My brother ran to her. "Don't disturb those people, Anne, they are very
good people," said he.

_Anne._--"But so unmannerly, Mr. Bertrand, coming in at such a
particklar time."

_Mr. Bertrand._--"Never mind, Anne, they are friends of mine."

_Anne._--"Friends of yours, oh, indeed, Sir; well we did not know that,
Thomas, did we? and how could we guess, so queer as they look. Surely
now Mr. Bernard, you have never been and gone and brought home some New
Zealand savages?"

_Mr. Bertrand._--"Yes, Anne, I have, and that tall woman in the hat is
to be my wife."

_Anne._--"Oh my goodness me, Mr. Bertrand, none of your jokes to me if
you please, Sir. I don't believe a word you say, Sir, and the more I
look at them people the more I am sure they are no friends of yours,
Sir. Such outlandish folk, in them big hats and those long bed-gownish
things, they are not respectable. I must----"

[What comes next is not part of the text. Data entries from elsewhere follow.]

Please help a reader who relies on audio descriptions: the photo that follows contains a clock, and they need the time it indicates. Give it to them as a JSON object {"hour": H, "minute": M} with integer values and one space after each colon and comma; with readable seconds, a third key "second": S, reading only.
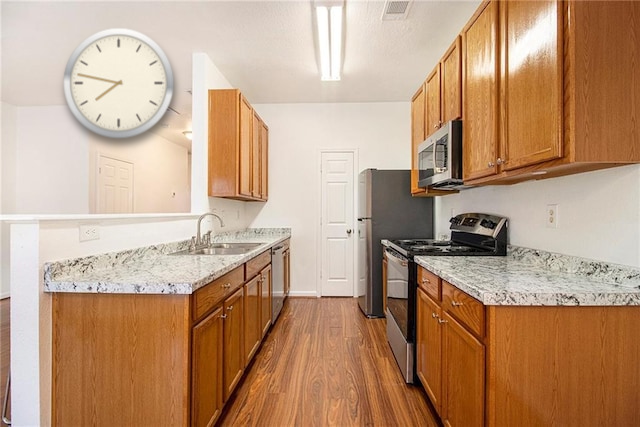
{"hour": 7, "minute": 47}
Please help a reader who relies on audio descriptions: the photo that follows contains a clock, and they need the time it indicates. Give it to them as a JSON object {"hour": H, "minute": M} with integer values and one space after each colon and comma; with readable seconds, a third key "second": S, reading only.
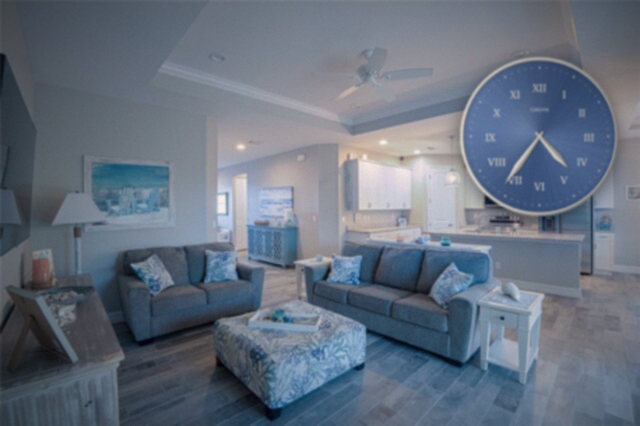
{"hour": 4, "minute": 36}
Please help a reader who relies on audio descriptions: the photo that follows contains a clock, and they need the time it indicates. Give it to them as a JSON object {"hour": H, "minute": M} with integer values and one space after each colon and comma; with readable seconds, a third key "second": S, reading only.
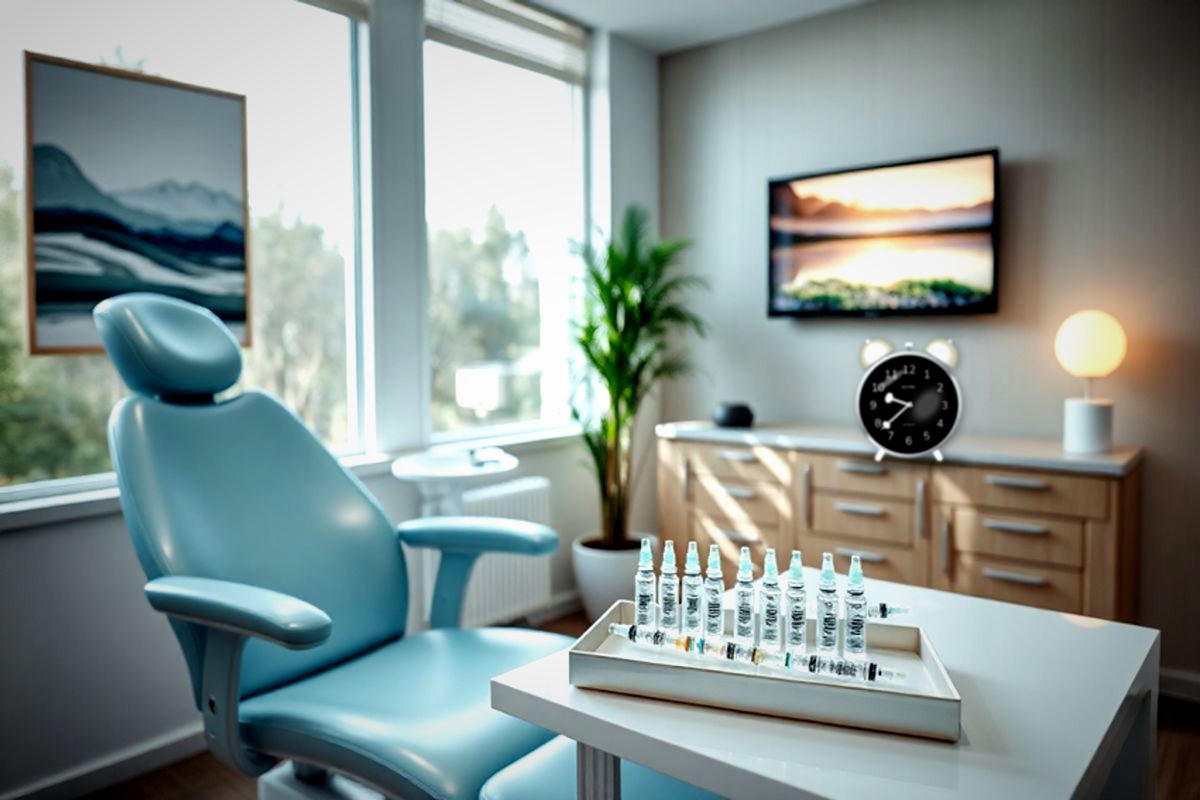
{"hour": 9, "minute": 38}
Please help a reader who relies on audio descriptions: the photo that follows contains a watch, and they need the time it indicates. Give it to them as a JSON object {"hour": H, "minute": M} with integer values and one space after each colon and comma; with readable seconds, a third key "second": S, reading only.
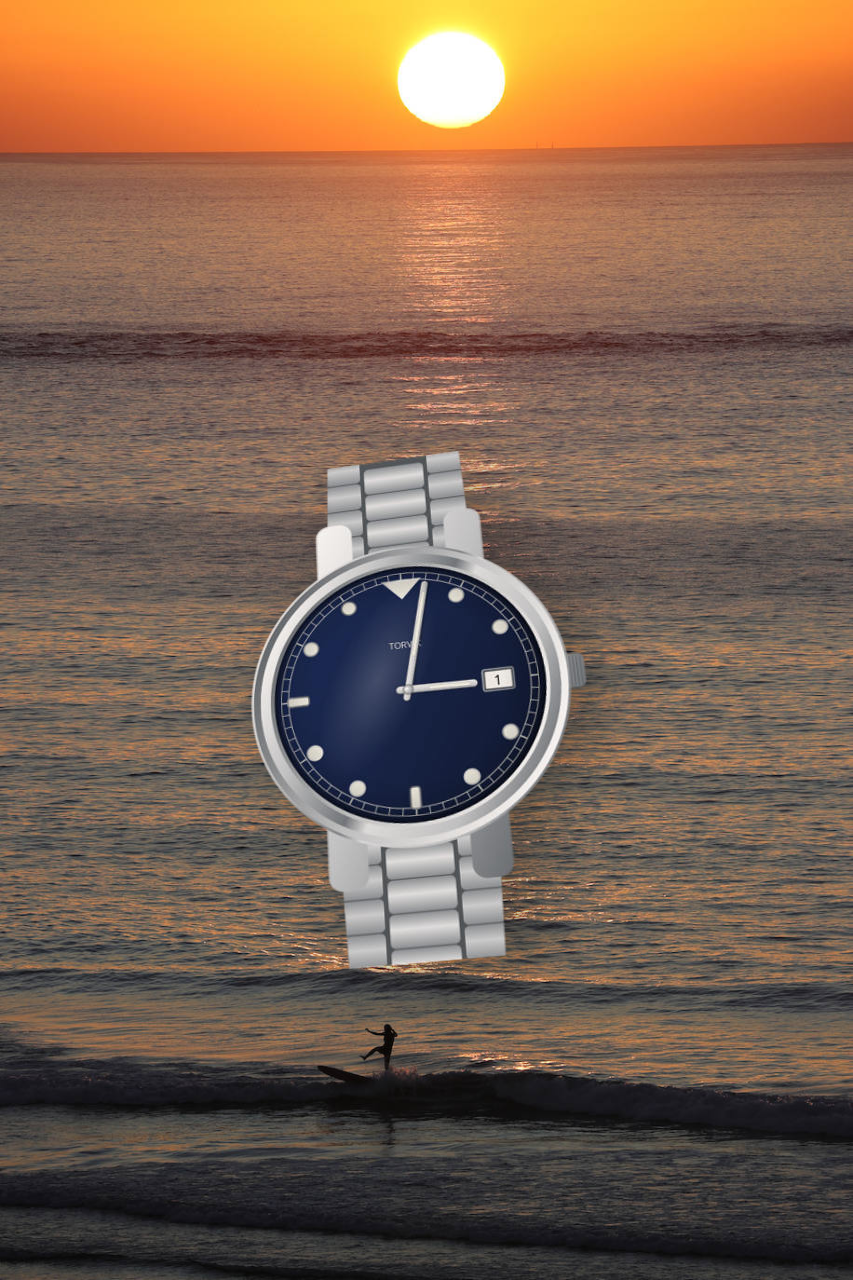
{"hour": 3, "minute": 2}
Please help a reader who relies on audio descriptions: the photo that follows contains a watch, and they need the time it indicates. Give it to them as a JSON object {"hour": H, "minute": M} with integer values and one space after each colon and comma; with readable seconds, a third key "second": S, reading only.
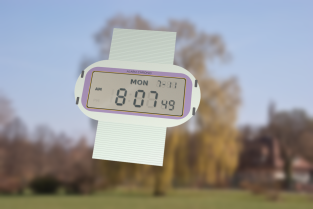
{"hour": 8, "minute": 7, "second": 49}
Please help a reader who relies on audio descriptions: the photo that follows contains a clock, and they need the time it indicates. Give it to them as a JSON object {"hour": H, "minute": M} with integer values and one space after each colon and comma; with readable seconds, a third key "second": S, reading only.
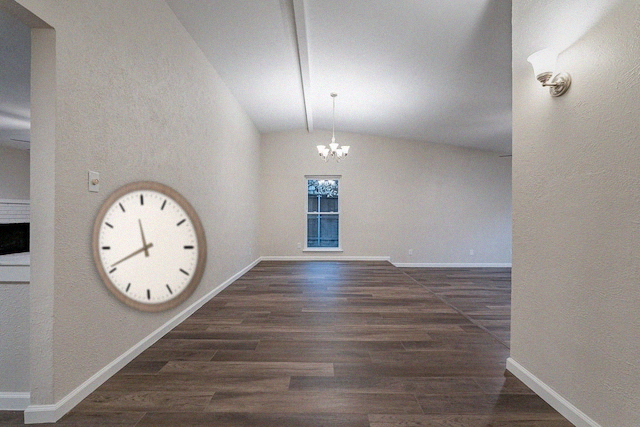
{"hour": 11, "minute": 41}
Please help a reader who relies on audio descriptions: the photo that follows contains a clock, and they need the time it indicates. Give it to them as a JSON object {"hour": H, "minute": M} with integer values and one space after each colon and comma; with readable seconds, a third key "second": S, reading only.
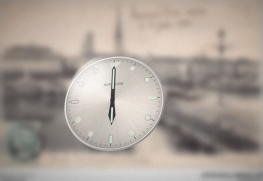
{"hour": 6, "minute": 0}
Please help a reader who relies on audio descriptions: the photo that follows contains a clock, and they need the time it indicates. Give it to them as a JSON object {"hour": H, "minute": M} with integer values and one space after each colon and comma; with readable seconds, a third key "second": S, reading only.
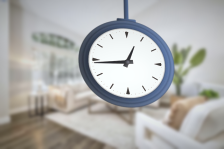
{"hour": 12, "minute": 44}
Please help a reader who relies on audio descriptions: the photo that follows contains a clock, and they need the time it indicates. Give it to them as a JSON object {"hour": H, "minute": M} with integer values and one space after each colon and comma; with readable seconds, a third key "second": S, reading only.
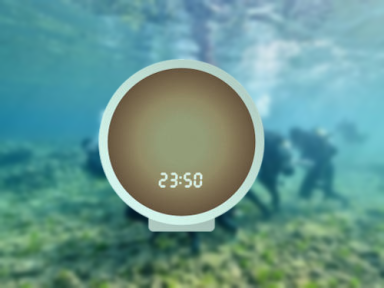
{"hour": 23, "minute": 50}
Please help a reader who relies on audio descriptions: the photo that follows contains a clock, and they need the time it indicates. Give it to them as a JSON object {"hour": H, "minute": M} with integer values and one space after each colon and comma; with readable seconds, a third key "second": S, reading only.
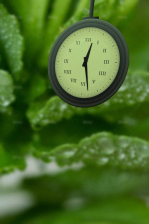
{"hour": 12, "minute": 28}
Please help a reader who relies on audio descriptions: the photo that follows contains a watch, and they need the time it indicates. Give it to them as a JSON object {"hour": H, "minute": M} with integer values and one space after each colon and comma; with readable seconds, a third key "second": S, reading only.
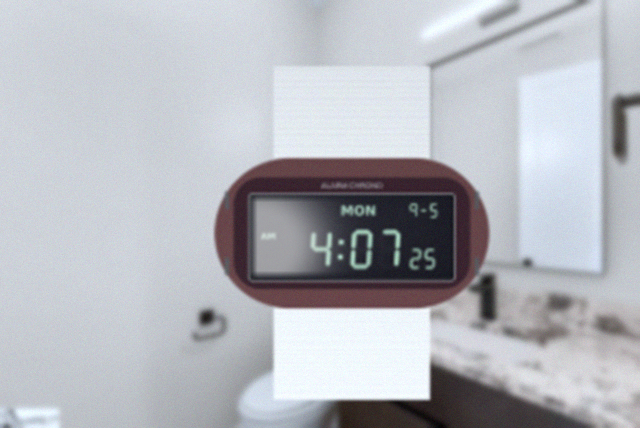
{"hour": 4, "minute": 7, "second": 25}
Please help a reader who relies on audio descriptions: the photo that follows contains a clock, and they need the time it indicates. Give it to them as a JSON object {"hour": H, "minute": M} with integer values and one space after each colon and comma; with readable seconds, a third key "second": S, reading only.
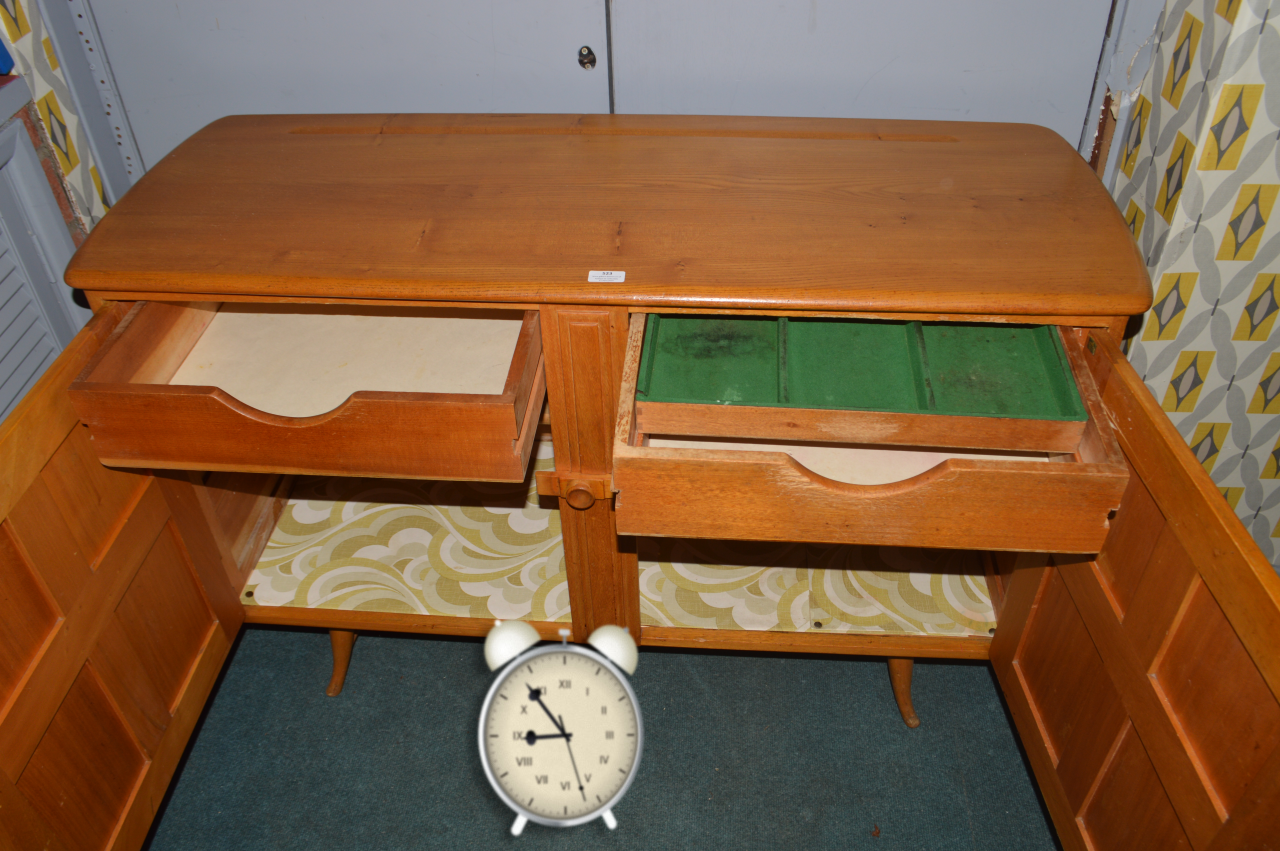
{"hour": 8, "minute": 53, "second": 27}
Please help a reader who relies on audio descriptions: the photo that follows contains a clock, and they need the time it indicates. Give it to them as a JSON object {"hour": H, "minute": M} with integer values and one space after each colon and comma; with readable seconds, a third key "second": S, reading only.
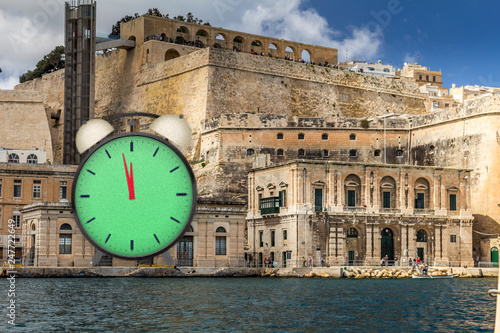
{"hour": 11, "minute": 58}
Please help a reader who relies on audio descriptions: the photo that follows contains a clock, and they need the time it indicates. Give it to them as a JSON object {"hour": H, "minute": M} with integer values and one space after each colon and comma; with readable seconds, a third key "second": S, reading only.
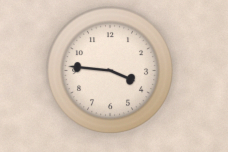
{"hour": 3, "minute": 46}
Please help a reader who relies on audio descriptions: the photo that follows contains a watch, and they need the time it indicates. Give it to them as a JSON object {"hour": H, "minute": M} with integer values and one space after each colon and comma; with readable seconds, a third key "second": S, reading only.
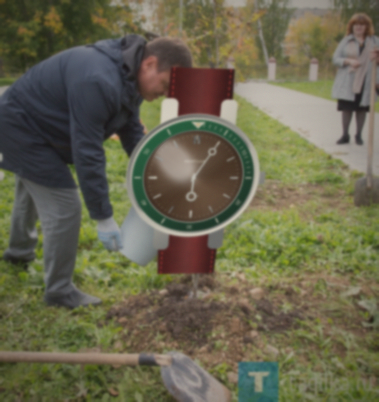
{"hour": 6, "minute": 5}
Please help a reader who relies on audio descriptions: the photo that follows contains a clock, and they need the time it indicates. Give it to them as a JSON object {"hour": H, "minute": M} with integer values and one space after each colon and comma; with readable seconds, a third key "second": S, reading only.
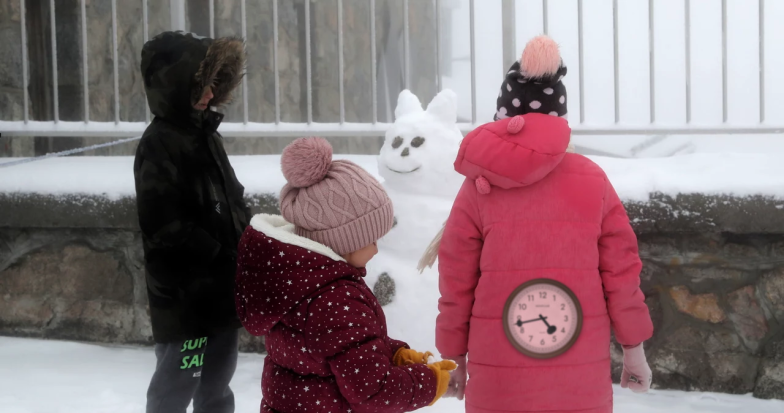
{"hour": 4, "minute": 43}
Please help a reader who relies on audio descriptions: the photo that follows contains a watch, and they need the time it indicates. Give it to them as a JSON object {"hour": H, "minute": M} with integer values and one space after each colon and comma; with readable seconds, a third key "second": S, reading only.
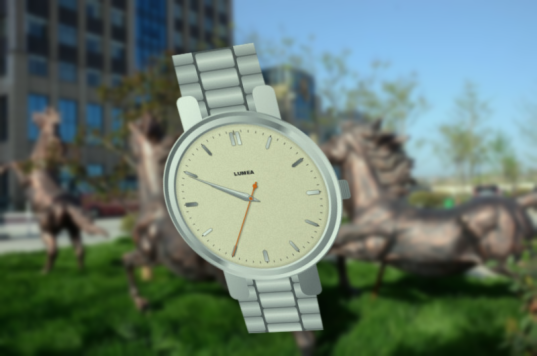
{"hour": 9, "minute": 49, "second": 35}
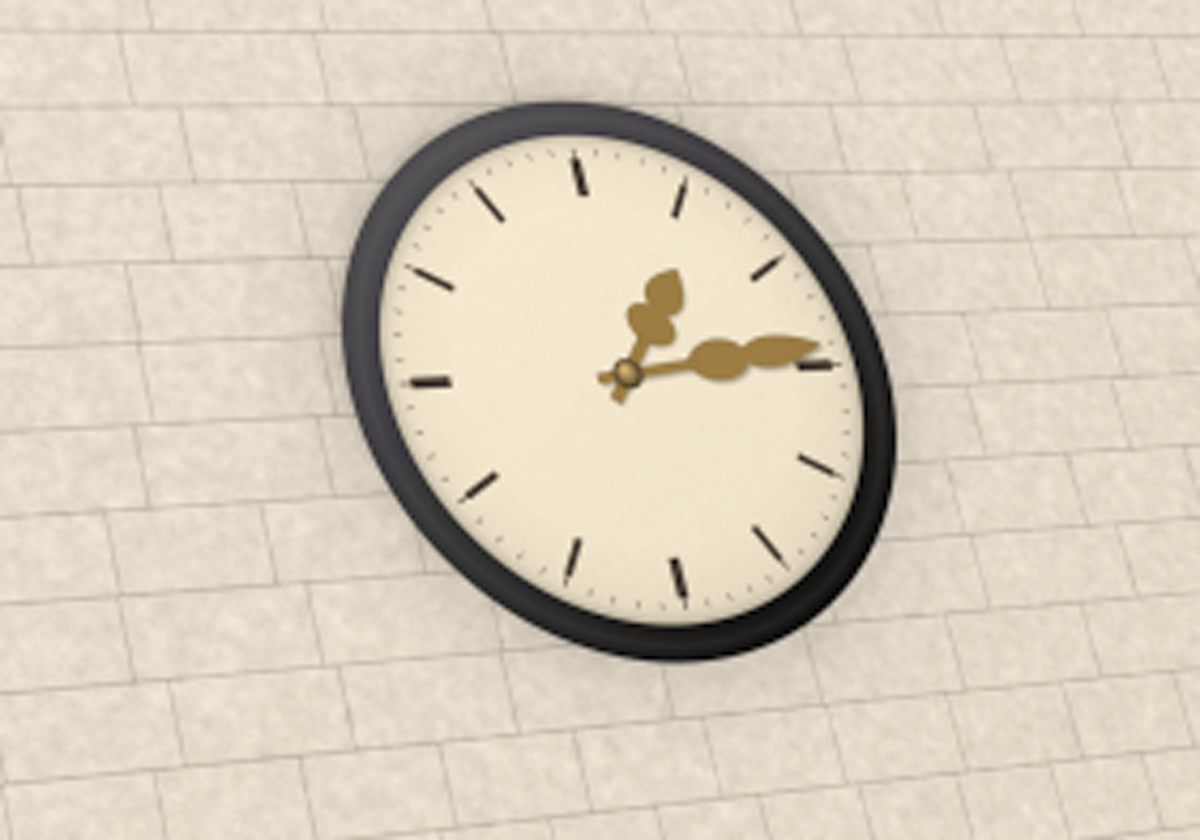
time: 1:14
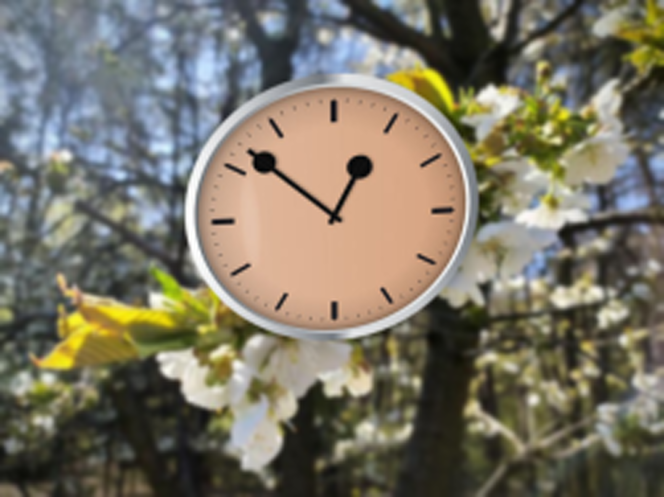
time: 12:52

_Mr. Bertrand._--"Hush, hush, Anne, they are dear friends of mine; wait,
wait just a few minutes; hearken now to what my brother says to your
master."

With trembling voice the dear brother was making the aged Father
understand; Meta threw herself sobbing with delight into the arms of the
long-mourning Mother, trying to tell her of the joy that yet remained to
be told; Florence, with sweet touching voice, was preparing the dear
enthusiastic aunt. Everybody was beginning to feel and know that there
was something still to tell, some event yet to occur, something much
beyond what they had yet felt or experienced. But who could look in the
agitated faces of the travellers and not see that it was joy which so
overcame them? Who could see the radiant smiles shining through the
irrepressible tears and not feel a thrill of happiness shoot through
them?

And the poor beggars at the great gate, why were they in tears? why so
agitated? Oh, make haste, they cannot wait much longer, their impatience
is boundless. Think how many years they have been deprived of the sight
of those sweet faces, the hearing those dear voices, the feeling those
soft kisses. Gatty, Gatty, startle not your Father so, restrain your
impatience; he wonders now. Who calls, that wild and passionate "Papa,
Papa." Just a few short moments to wait. See, see, my Mother's eyes; she
must know now, she is prepared. Almost before the signal is given,
before the arms are open, Zoë rushes to her Mother. Winny, Schillie,
Gatty (the first of all, with a bound like an antelope) all fly to their
own people, and we three, Sybil, Serena, and I, into whose arms we fell
I know not; I remember nothing, I can tell nothing but that I heard my
grey-headed Father, in a low, distinct, and solemn manner, say--

"Now, Lord, lettest Thou Thy servant depart this life in peace."


FINIS.



Transcriber's Endnotes:

    The original publication contained many typographical errors. Minor
    misprints have been corrected without note, however the following
    amendments deserve further note:

    Chapter Titles

        The original sequence skipped the numbers 10, 26, 31, 37, 38
        whilst using 39 twice. With no discrepancy in the page numbers,
        the chapters have been renumbered to avoid confusion.

    Hargrave/Havord

        The character initially introduced as Hargrave is referred to
        as Havord from Chapter XXIX to part-way through Chapter XXXVI.
        In light of the poor typography throughout the book, all
        instances of Havord have been changed to Hargrave.